Brief –
For every line below, output the text exactly and leave out images.

Material for this task –

· · · · ·

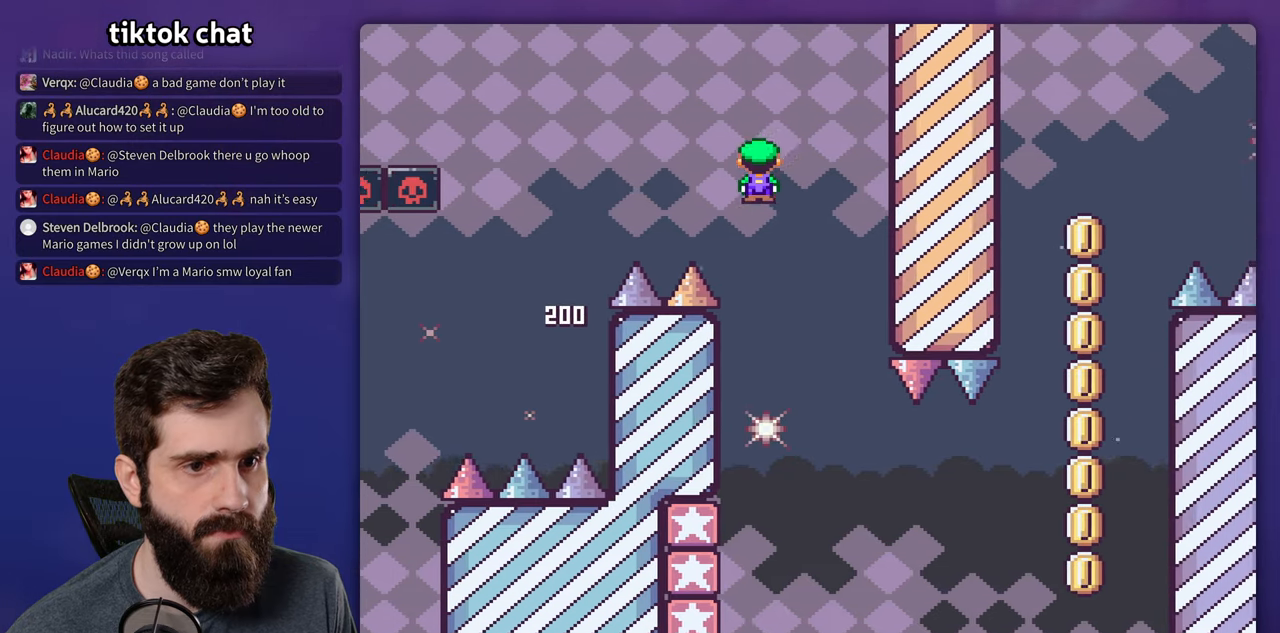
{"buttons": ["X", "DPAD_LEFT"], "events": [[33, "DPAD_RIGHT", "up"], [50, "DPAD_LEFT", "down"], [233, "DPAD_LEFT", "up"], [433, "DPAD_LEFT", "down"]]}
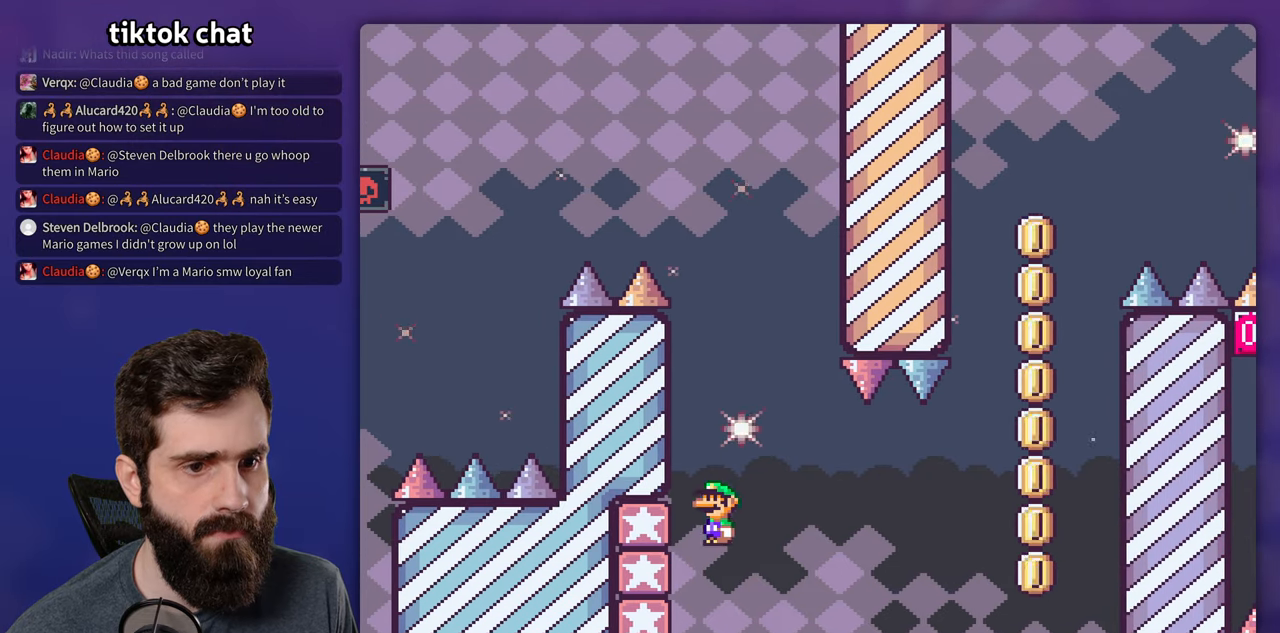
{"buttons": ["B", "Y", "DPAD_RIGHT"], "events": [[200, "Y", "down"], [217, "B", "down"], [233, "X", "up"], [250, "DPAD_LEFT", "up"], [250, "DPAD_RIGHT", "down"]]}
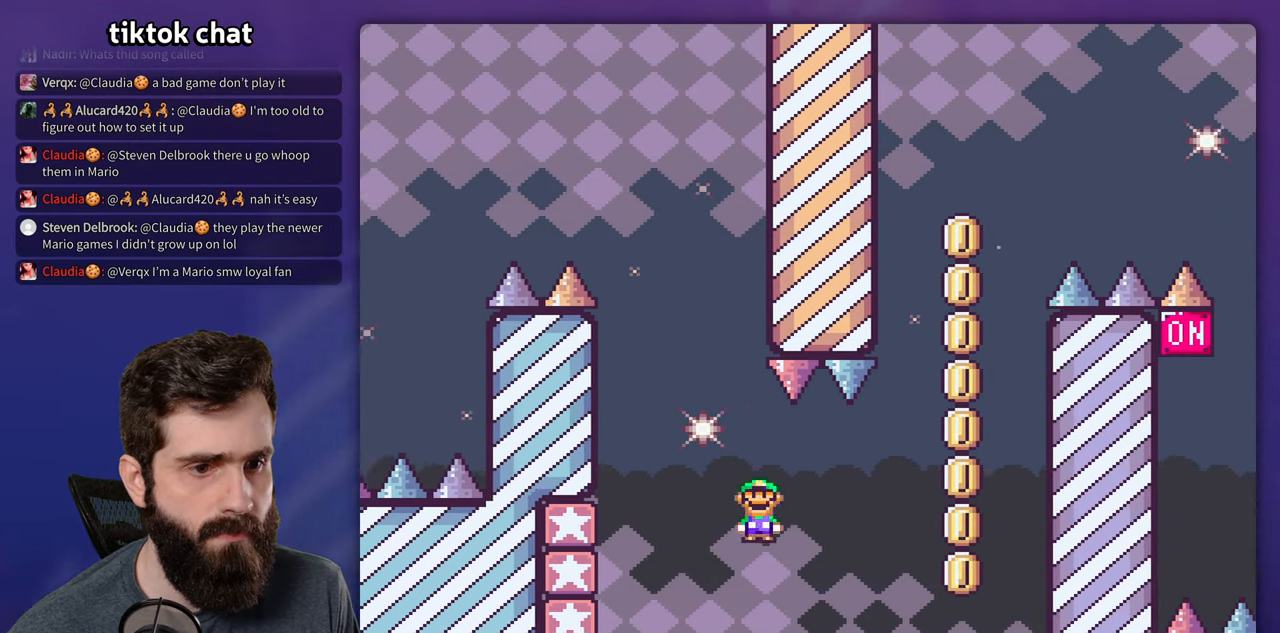
{"buttons": ["B", "Y"], "events": [[317, "DPAD_RIGHT", "up"], [350, "DPAD_LEFT", "down"], [500, "DPAD_LEFT", "up"]]}
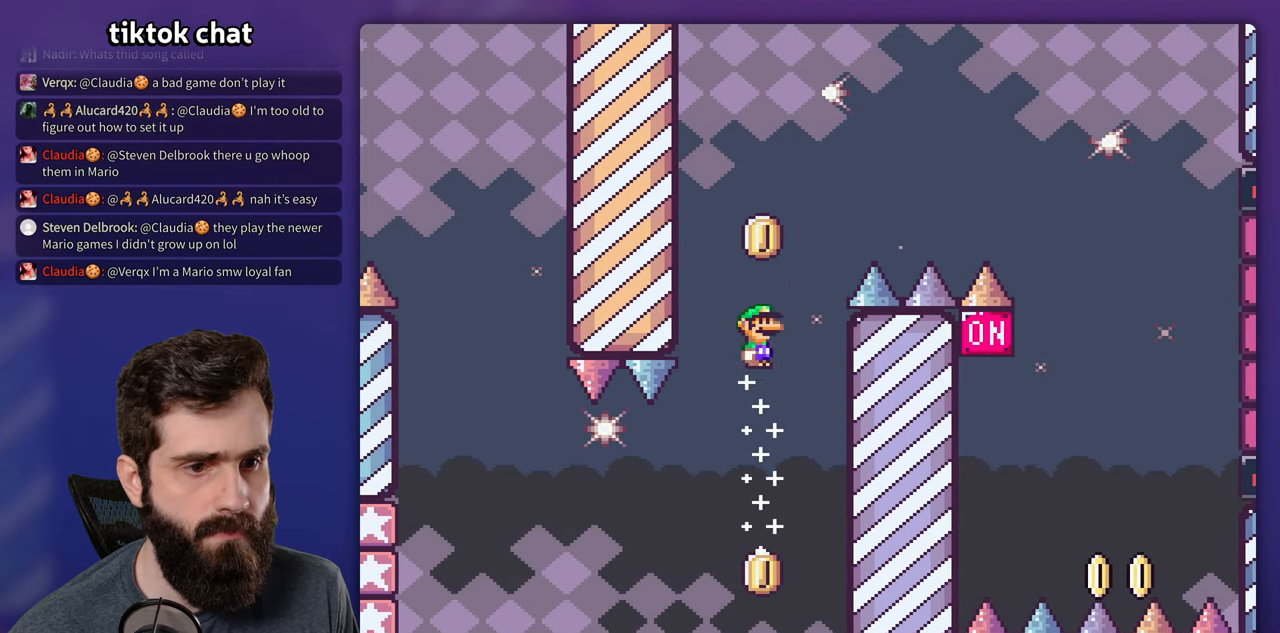
{"buttons": ["B", "Y", "DPAD_UP", "DPAD_RIGHT"]}
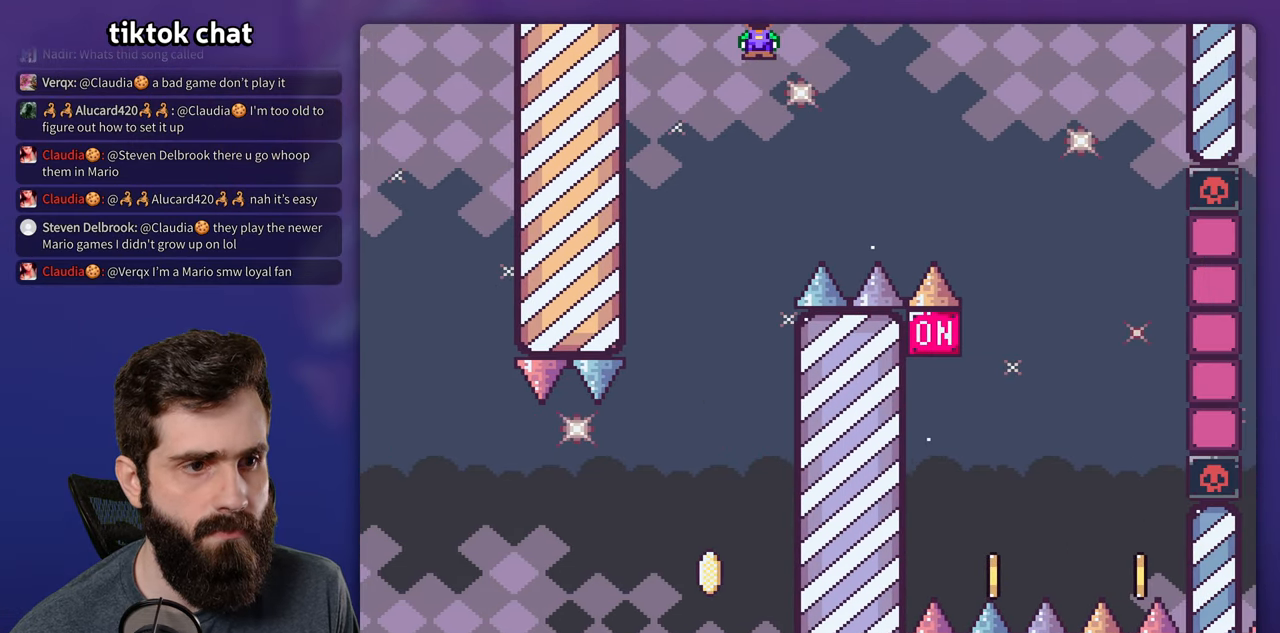
{"buttons": ["B", "Y", "DPAD_LEFT"]}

· · · · ·

Solution to the exercise –
{"buttons": ["X", "DPAD_LEFT"], "events": [[33, "DPAD_RIGHT", "up"], [50, "DPAD_LEFT", "down"], [233, "DPAD_LEFT", "up"], [433, "DPAD_LEFT", "down"]]}
{"buttons": ["B", "Y", "DPAD_RIGHT"], "events": [[200, "Y", "down"], [217, "B", "down"], [233, "X", "up"], [250, "DPAD_LEFT", "up"], [250, "DPAD_RIGHT", "down"]]}
{"buttons": ["B", "Y"], "events": [[317, "DPAD_RIGHT", "up"], [350, "DPAD_LEFT", "down"], [500, "DPAD_LEFT", "up"]]}
{"buttons": ["B", "Y", "DPAD_UP", "DPAD_RIGHT"]}
{"buttons": ["B", "Y", "DPAD_LEFT"]}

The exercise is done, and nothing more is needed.